Where a line of the material contains the string "none", copy that line.

==== Dataset content ====

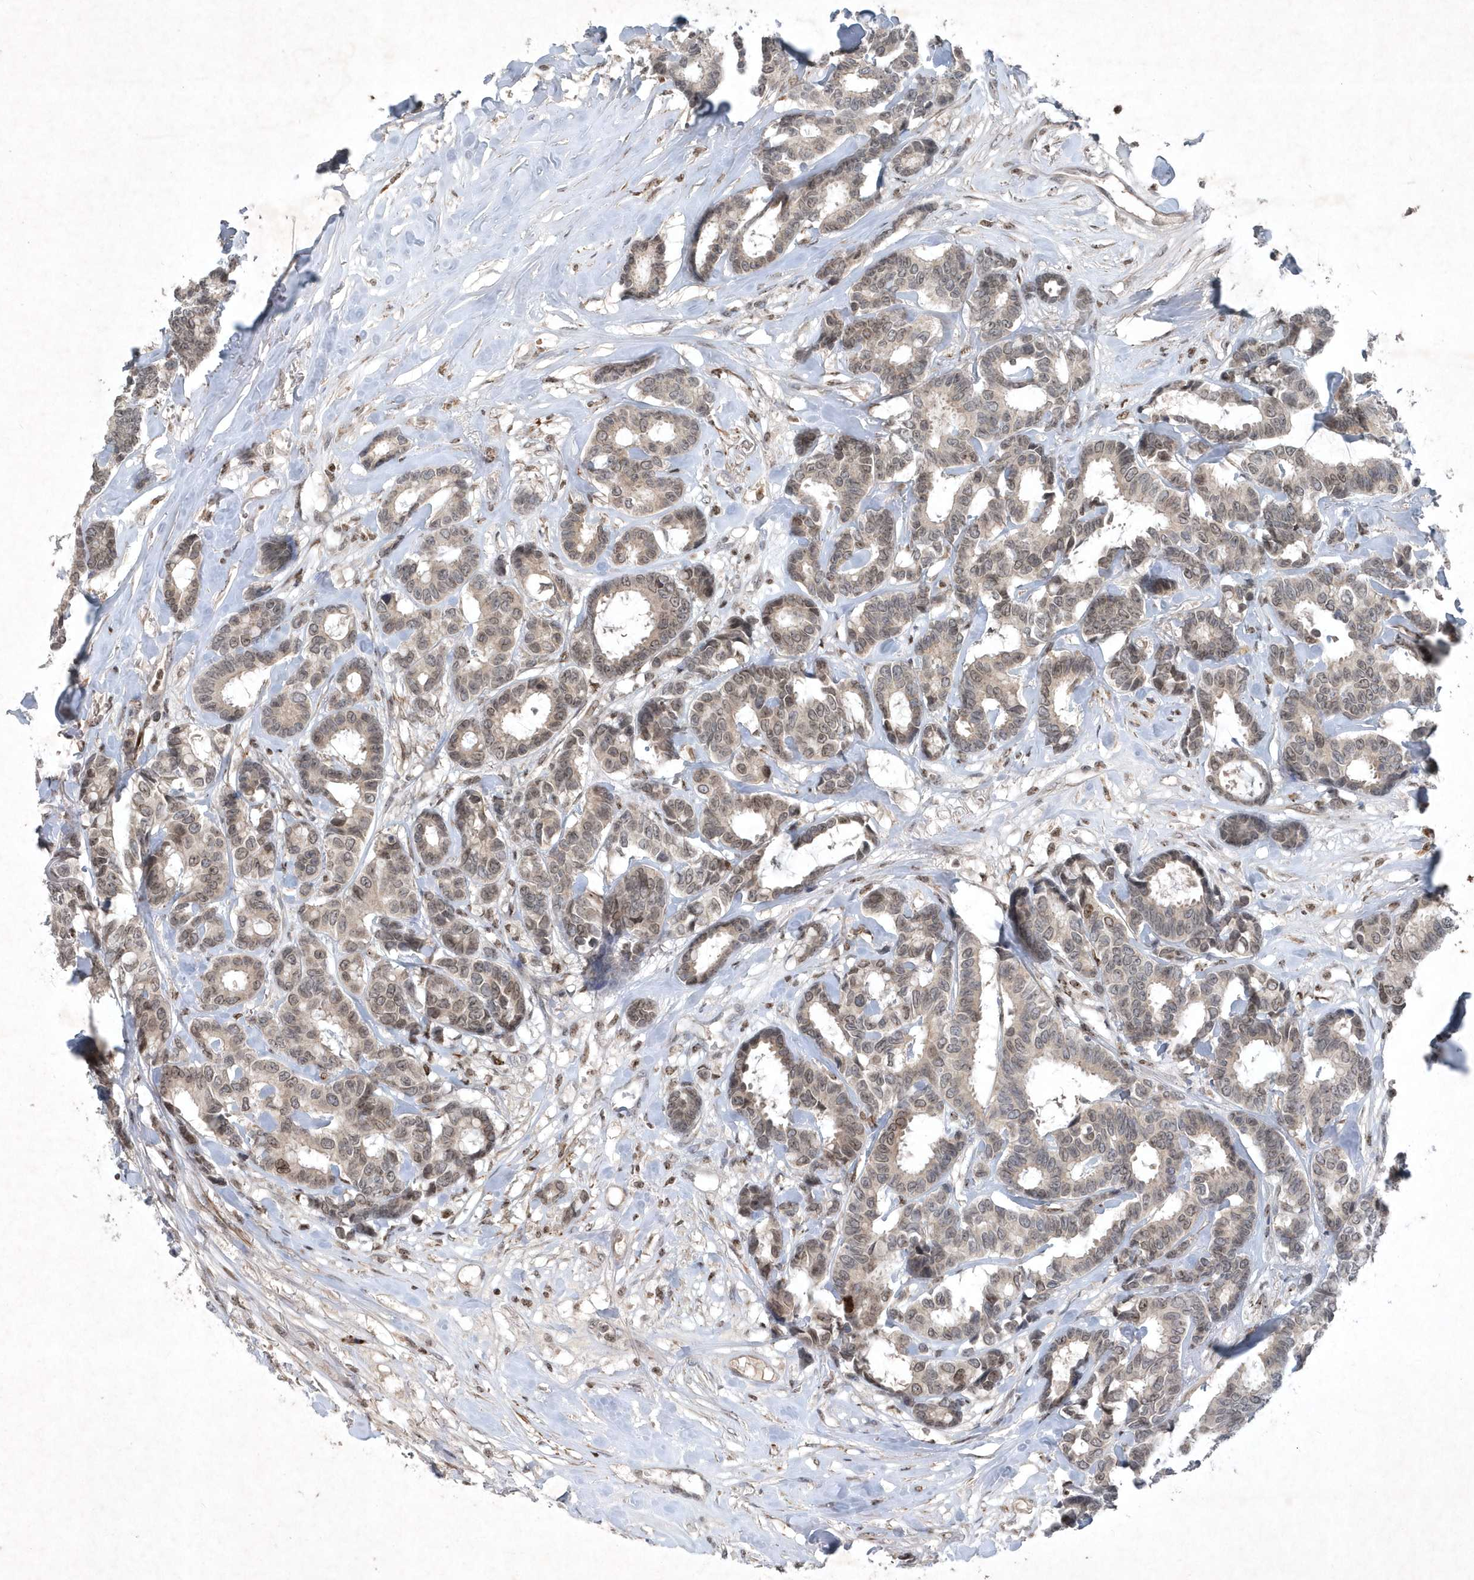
{"staining": {"intensity": "moderate", "quantity": ">75%", "location": "nuclear"}, "tissue": "breast cancer", "cell_type": "Tumor cells", "image_type": "cancer", "snomed": [{"axis": "morphology", "description": "Duct carcinoma"}, {"axis": "topography", "description": "Breast"}], "caption": "Immunohistochemistry of human breast infiltrating ductal carcinoma demonstrates medium levels of moderate nuclear expression in approximately >75% of tumor cells.", "gene": "QTRT2", "patient": {"sex": "female", "age": 87}}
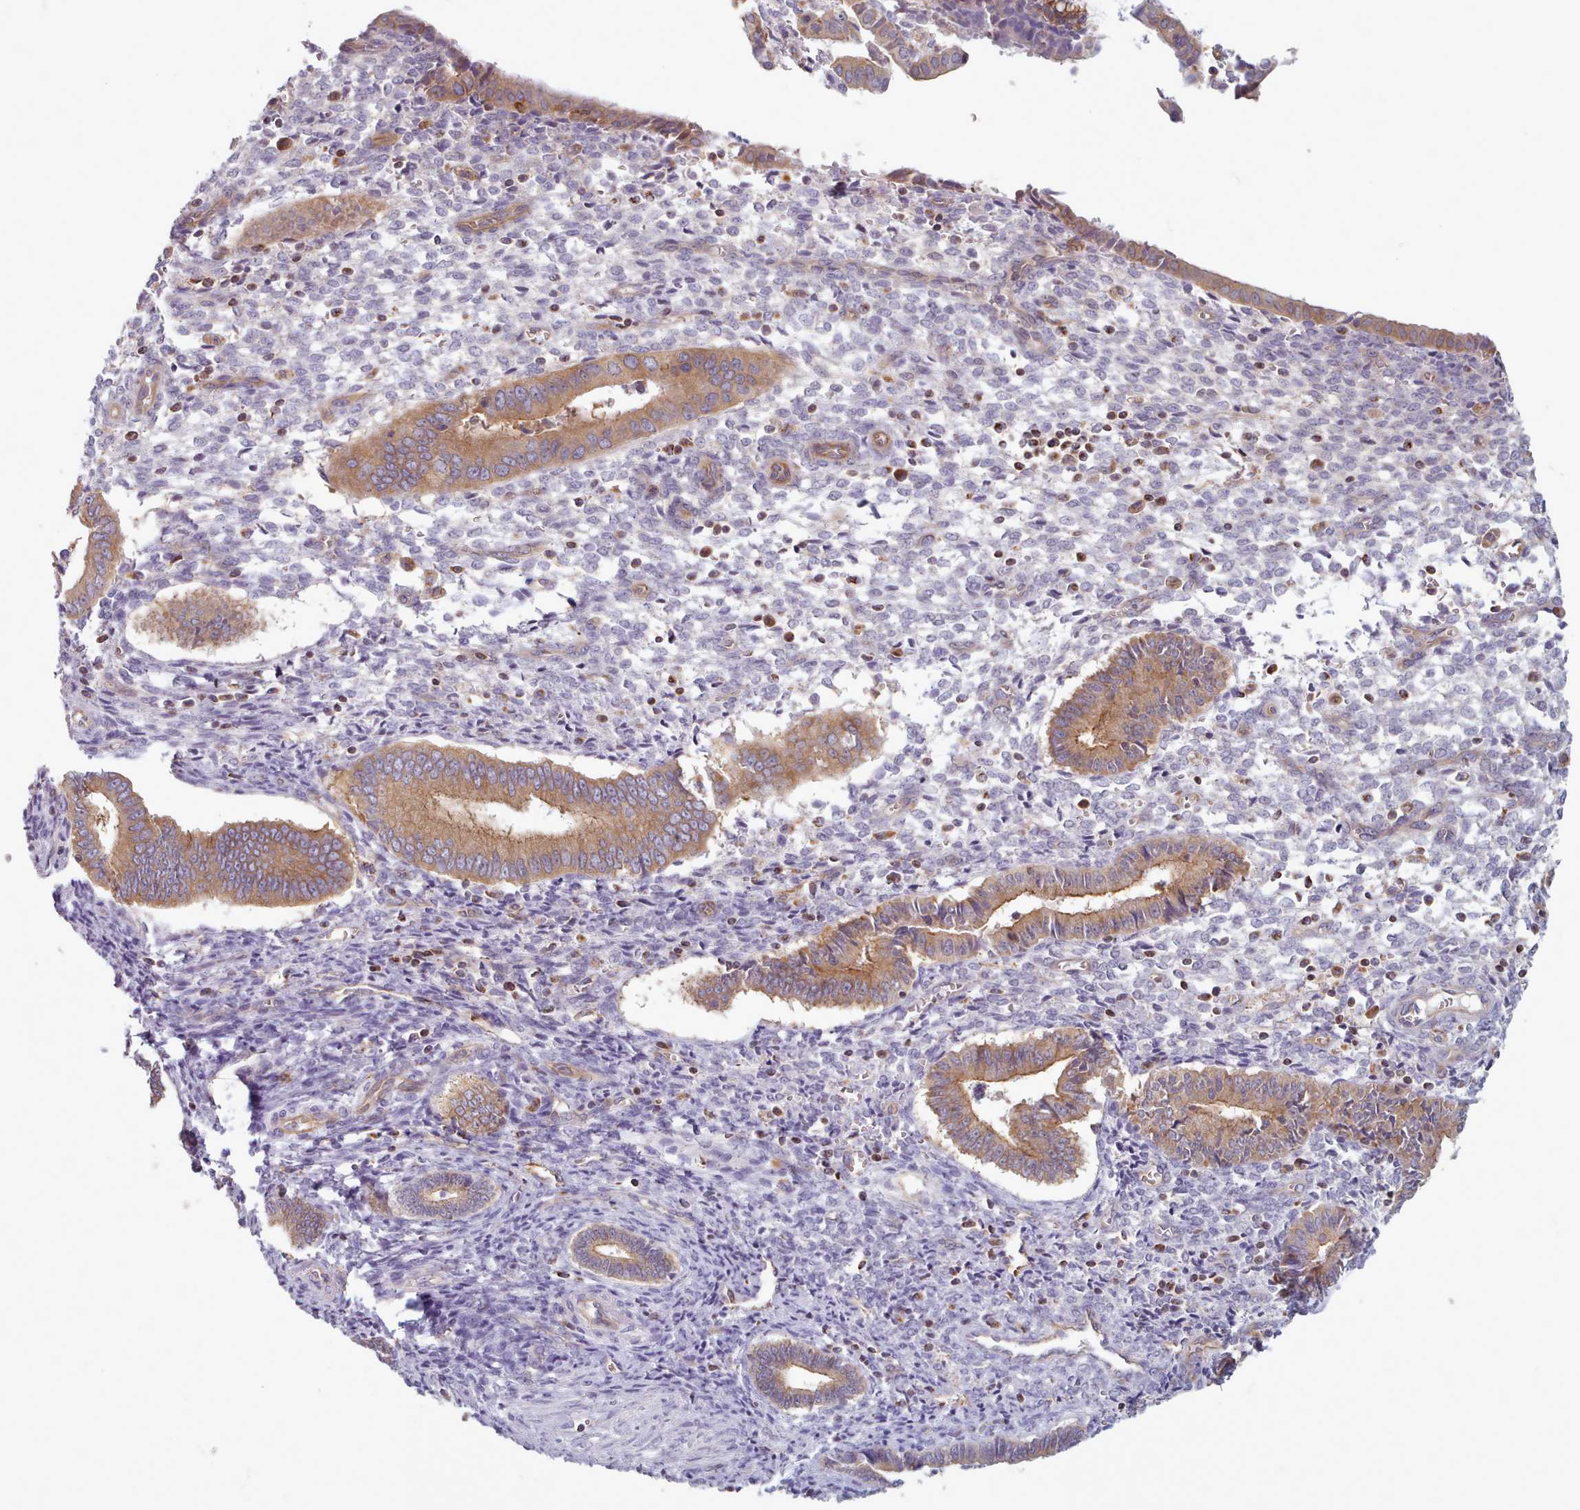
{"staining": {"intensity": "negative", "quantity": "none", "location": "none"}, "tissue": "endometrium", "cell_type": "Cells in endometrial stroma", "image_type": "normal", "snomed": [{"axis": "morphology", "description": "Normal tissue, NOS"}, {"axis": "topography", "description": "Other"}, {"axis": "topography", "description": "Endometrium"}], "caption": "The photomicrograph exhibits no significant staining in cells in endometrial stroma of endometrium.", "gene": "CRYBG1", "patient": {"sex": "female", "age": 44}}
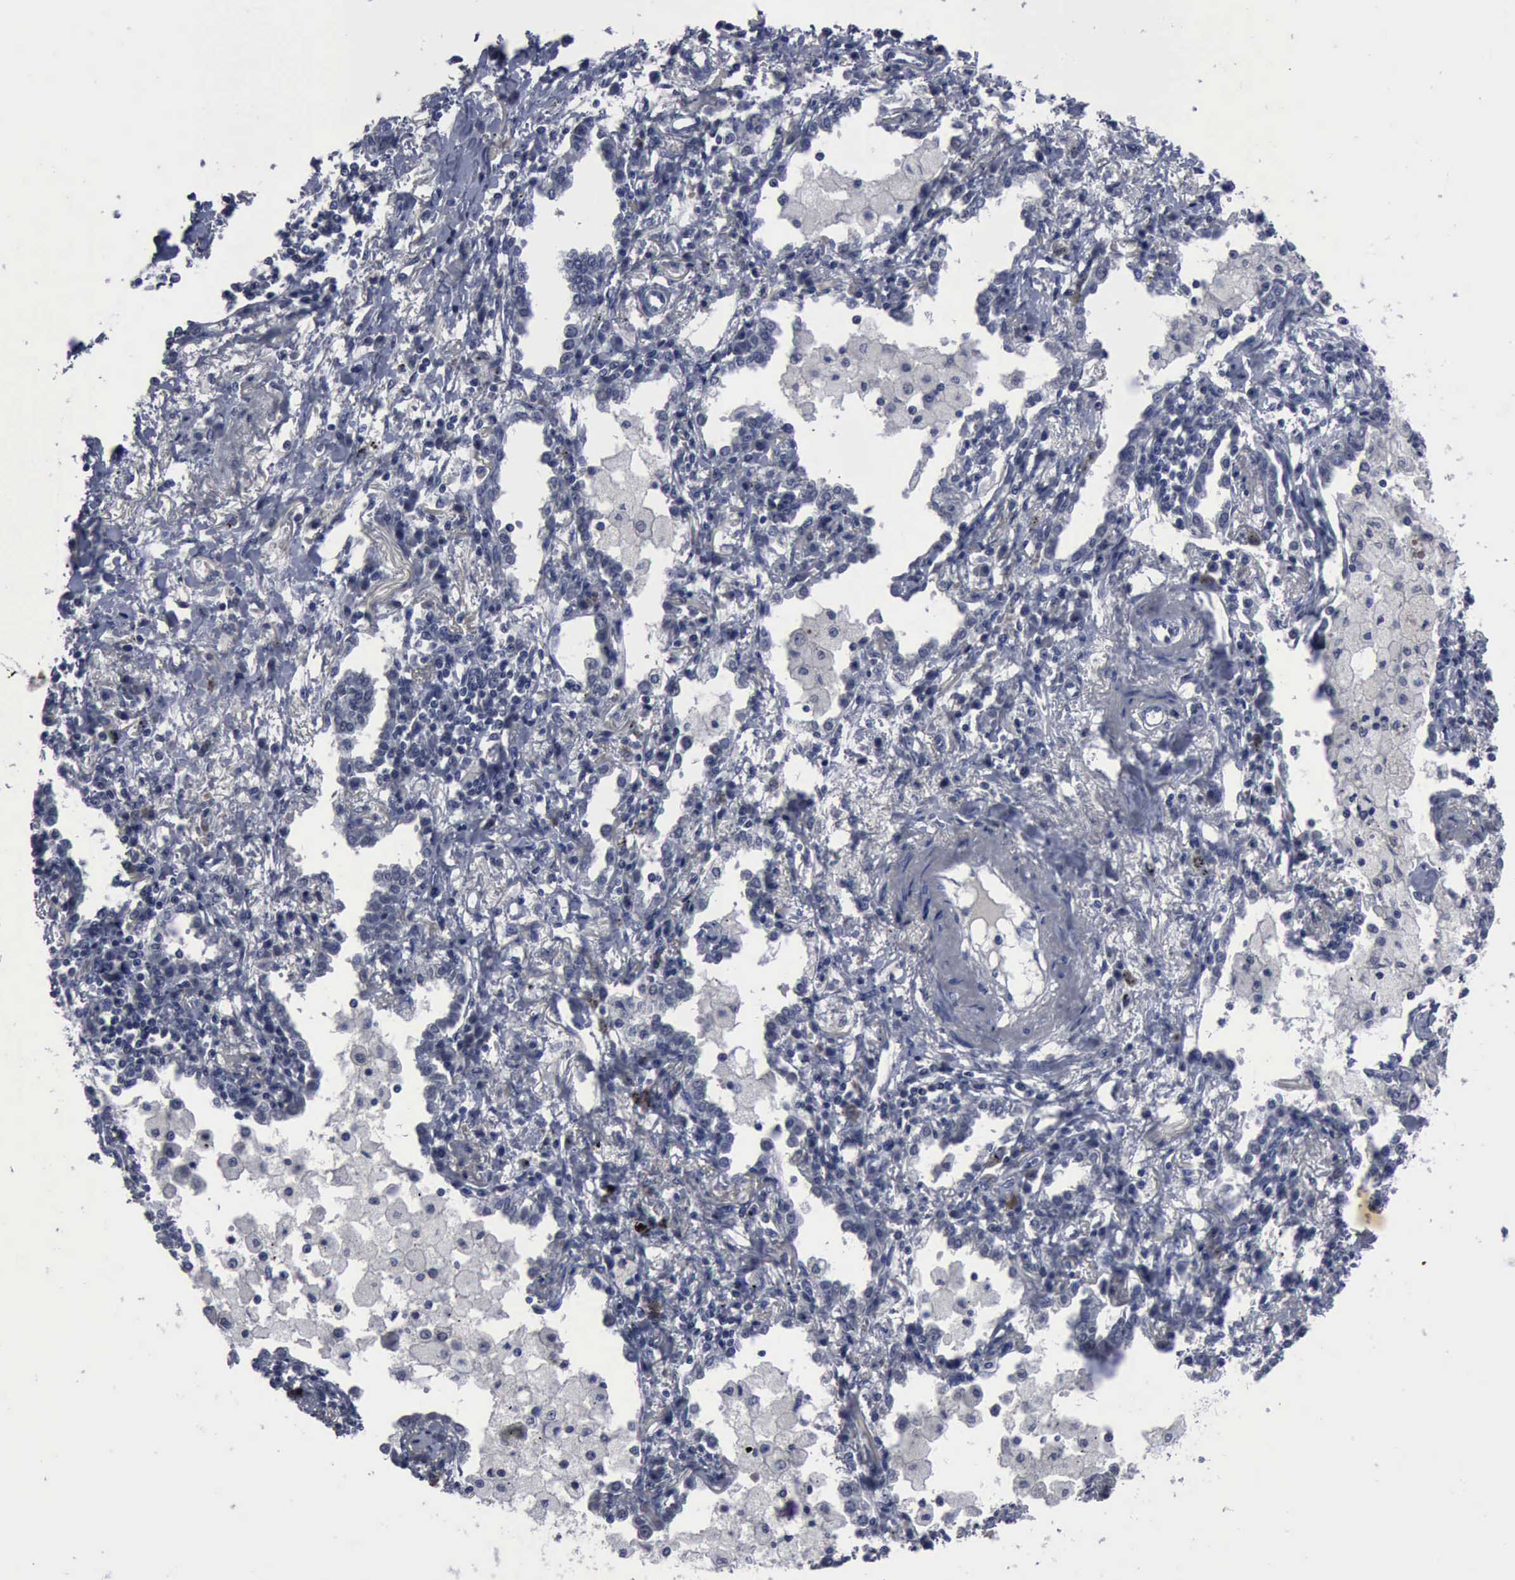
{"staining": {"intensity": "negative", "quantity": "none", "location": "none"}, "tissue": "lung cancer", "cell_type": "Tumor cells", "image_type": "cancer", "snomed": [{"axis": "morphology", "description": "Adenocarcinoma, NOS"}, {"axis": "topography", "description": "Lung"}], "caption": "Tumor cells are negative for protein expression in human adenocarcinoma (lung).", "gene": "MYO18B", "patient": {"sex": "male", "age": 60}}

====

» **Reply**
{"staining": {"intensity": "negative", "quantity": "none", "location": "none"}, "tissue": "endometrium", "cell_type": "Cells in endometrial stroma", "image_type": "normal", "snomed": [{"axis": "morphology", "description": "Normal tissue, NOS"}, {"axis": "topography", "description": "Other"}, {"axis": "topography", "description": "Endometrium"}], "caption": "The photomicrograph exhibits no significant staining in cells in endometrial stroma of endometrium.", "gene": "CRYBG1", "patient": {"sex": "female", "age": 44}}
{"staining": {"intensity": "negative", "quantity": "none", "location": "none"}, "tissue": "lung cancer", "cell_type": "Tumor cells", "image_type": "cancer", "snomed": [{"axis": "morphology", "description": "Adenocarcinoma, NOS"}, {"axis": "topography", "description": "Lung"}], "caption": "Tumor cells are negative for protein expression in human adenocarcinoma (lung).", "gene": "MYO18B", "patient": {"sex": "male", "age": 60}}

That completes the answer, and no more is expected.